Text mining

  • Authors:
  • Ronen Feldman

  • Affiliations:
  • Director, Data Mining Laboratory, Department of Mathematics and Computer Science, Bar-Ilan University, Ramat-Gan, Israel

  • Venue:
  • Handbook of data mining and knowledge discovery
  • Year:
  • 2002

Quantified Score

Hi-index 0.00

Visualization

Abstract

The information age is characterized by a rapid growth in the amount of information available in electronic media. Traditional data handling methods are not adequate to cope with this flood of information. Knowledge discovery in databases (KDD) is a new paradigm that focuses on automatic or semiautomatic exploration of large amounts of data and on discovery of relevant and interesting patterns within them. While most work on KDD is concerned with structured databases, it is clear that this paradigm is required for handling the huge amount of information that is available only in unstructured textual form.

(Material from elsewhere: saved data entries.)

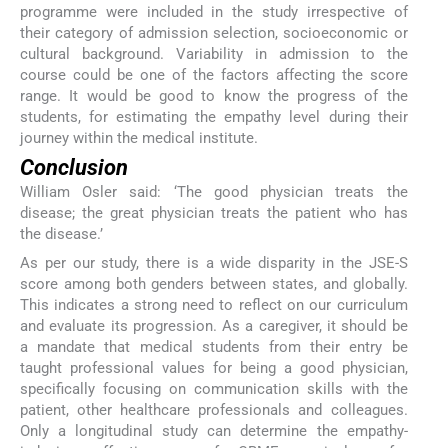
programme were included in the study irrespective of
their category of admission selection, socioeconomic or
cultural background. Variability in admission to the
course could be one of the factors affecting the score
range. It would be good to know the progress of the
students, for estimating the empathy level during their
journey within the medical institute.
Conclusion
William Osler said: ‘The good physician treats the
disease; the great physician treats the patient who has
the disease.’
As per our study, there is a wide disparity in the JSE-S
score among both genders between states, and globally.
This indicates a strong need to reflect on our curriculum
and evaluate its progression. As a caregiver, it should be
a mandate that medical students from their entry be
taught professional values for being a good physician,
specifically focusing on communication skills with the
patient, other healthcare professionals and colleagues.
Only a longitudinal study can determine the empathy-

To apply KDD on texts, it is necessary to impose some structure on the data that would be rich enough to allow for interesting KDD operations. On the other hand, we must consider the severe limitations of current text processing technology and define rather simple structures that can be extracted from texts fairly automatically and at a reasonable cost. One of the options is to use a text categorization/term extraction paradigm to annotate text articles with meaningful concepts that are organized in a hierarchical structure. This relatively simple annotation is rich enough to provide the basis for a novel KDD framework, enabling data summarization, exploration of interesting patterns, and trend analysis.